● **Selected excerpt**
◆ ◆ ◆ ◆
Showing posts with label science fiction. Show all posts
Showing posts with label science fiction. Show all posts

2020-04-09

Women and attack helicopters

There has been a bit of a kerfuffle about the short story “I Sexually Identify as an Attack Helicopter”. I don’t have the skin in the game to judge if the story is hurtful to trans people, but for a number of reasons I was intrigued enough to read the story and found it, at least from a literary perspective, to be quite good. The author is, I understand, suggested to be using a pseudonym. Quite possible; the quality of the writing suggests at least some prior experience with writing (science) fiction. In this case, perhaps twenty years ago this would have been characterised as a story of cyborgs, while today such close coupling between humans and machinery is taken for granted. The way this melding is described I associate with authors such as Charles Stross or Peter Watts (and yes, I realise those are male authors). I struggle to identify precisely what it is in the writing style that ties them together; perhaps something about wars fought remotely, but where the machines at the front have their own ideas about it.

Murray Leinster’s “The Wabbler” can be seen as an early predecessor, but reads, at least now, as more detached. It may have had a stronger impact in the 1940s when semi-autonomous fighting machines were just emerging.

But, to return to the original subject: when the modelling club used to participate at the Hobby Fair in Stockholm, we offered plastic models at cost for families to sit and build together at our table. An observation we made at the time was that the mothers tended to choose attack helicopter models. Perhaps it is indeed true that they have a very feminine combat style.

2017-11-29

E.T. (spoilers)

It turned out that neither Honeybuns nor I had actually seen E.T. The Extra-Terrestrial*, so we decided to shell out a few crowns to YouTube and watch it. It was quite interesting.
◆ ◆ ◆ ◆
● **Collected material**
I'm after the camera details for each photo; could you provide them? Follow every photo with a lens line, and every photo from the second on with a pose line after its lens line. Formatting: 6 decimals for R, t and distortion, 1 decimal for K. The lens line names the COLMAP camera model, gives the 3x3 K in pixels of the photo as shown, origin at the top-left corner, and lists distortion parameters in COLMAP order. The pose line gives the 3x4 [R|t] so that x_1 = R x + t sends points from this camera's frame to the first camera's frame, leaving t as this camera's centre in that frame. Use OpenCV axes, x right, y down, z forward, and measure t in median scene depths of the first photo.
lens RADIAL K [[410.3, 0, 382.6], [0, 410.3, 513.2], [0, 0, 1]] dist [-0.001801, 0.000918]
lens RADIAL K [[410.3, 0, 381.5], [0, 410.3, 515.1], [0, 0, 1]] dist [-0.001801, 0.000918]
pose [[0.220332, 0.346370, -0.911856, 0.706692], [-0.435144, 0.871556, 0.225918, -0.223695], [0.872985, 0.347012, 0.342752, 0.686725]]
◆ ◆ ◆ ◆
Retype the science fiction blog posts above word for word, from the first line to the last.

● **Task result**
Showing posts with label science fiction. Show all posts
Showing posts with label science fiction. Show all posts

2020-04-09

Women and attack helicopters

There has been a bit of a kerfuffle about the short story “I Sexually Identify as an Attack Helicopter”. I don’t have the skin in the game to judge if the story is hurtful to trans people, but for a number of reasons I was intrigued enough to read the story and found it, at least from a literary perspective, to be quite good. The author is, I understand, suggested to be using a pseudonym. Quite possible; the quality of the writing suggests at least some prior experience with writing (science) fiction. In this case, perhaps twenty years ago this would have been characterised as a story of cyborgs, while today such close coupling between humans and machinery is taken for granted. The way this melding is described I associate with authors such as Charles Stross or Peter Watts (and yes, I realise those are male authors). I struggle to identify precisely what it is in the writing style that ties them together; perhaps something about wars fought remotely, but where the machines at the front have their own ideas about it.

Murray Leinster’s “The Wabbler” can be seen as an early predecessor, but reads, at least now, as more detached. It may have had a stronger impact in the 1940s when semi-autonomous fighting machines were just emerging.

But, to return to the original subject: when the modelling club used to participate at the Hobby Fair in Stockholm, we offered plastic models at cost for families to sit and build together at our table. An observation we made at the time was that the mothers tended to choose attack helicopter models. Perhaps it is indeed true that they have a very feminine combat style.

2017-11-29

E.T. (spoilers)

It turned out that neither Honeybuns nor I had actually seen E.T. The Extra-Terrestrial*, so we decided to shell out a few crowns to YouTube and watch it. It was quite interesting.